- **Required work**
Can you repeat every one of the rows below word for word, without the pictures?

........

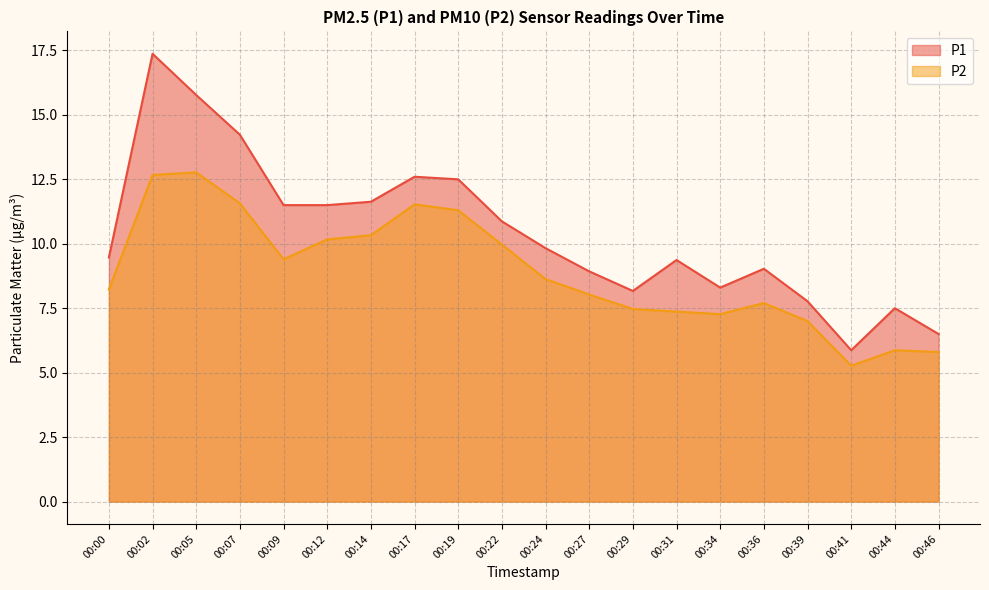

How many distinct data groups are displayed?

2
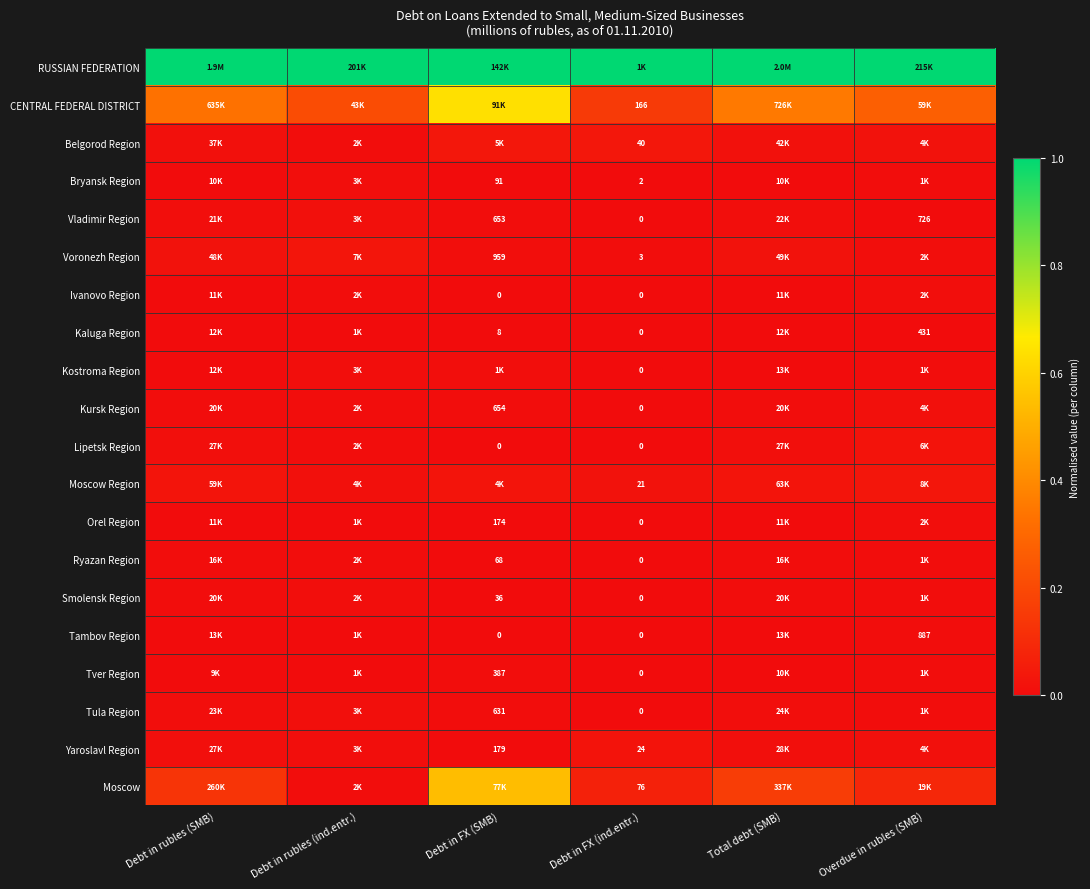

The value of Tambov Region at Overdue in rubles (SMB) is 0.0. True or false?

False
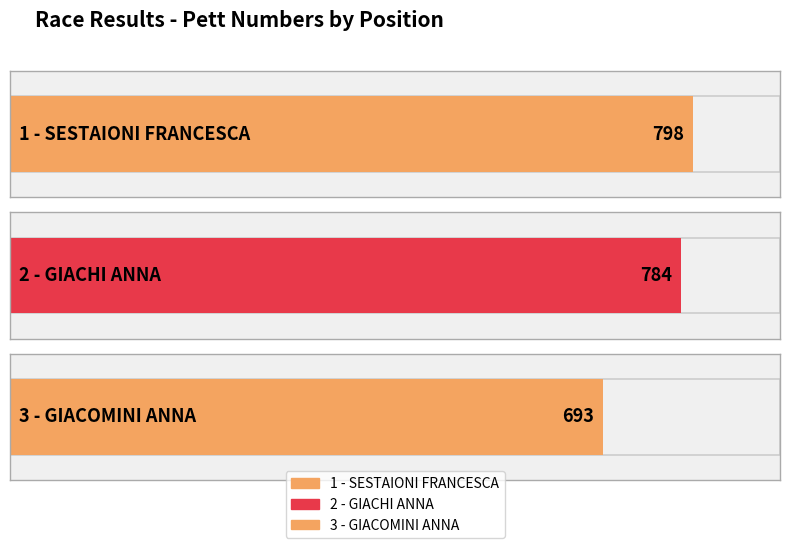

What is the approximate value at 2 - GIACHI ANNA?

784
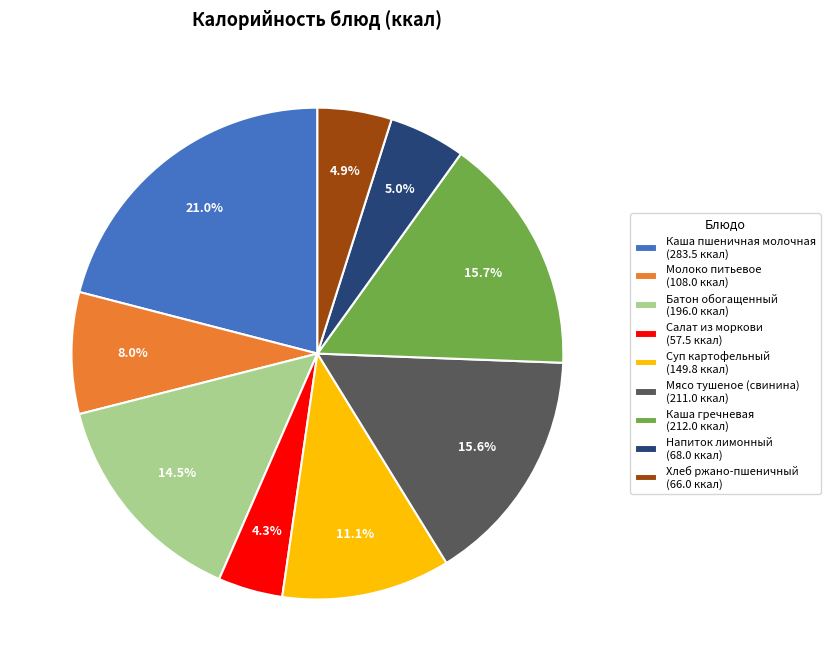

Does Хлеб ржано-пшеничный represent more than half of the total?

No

........

- **Response to this exercise**
How many distinct data groups are displayed?

2

The value of Tambov Region at Overdue in rubles (SMB) is 0.0. True or false?

False

What is the approximate value at 2 - GIACHI ANNA?

784

Does Хлеб ржано-пшеничный represent more than half of the total?

No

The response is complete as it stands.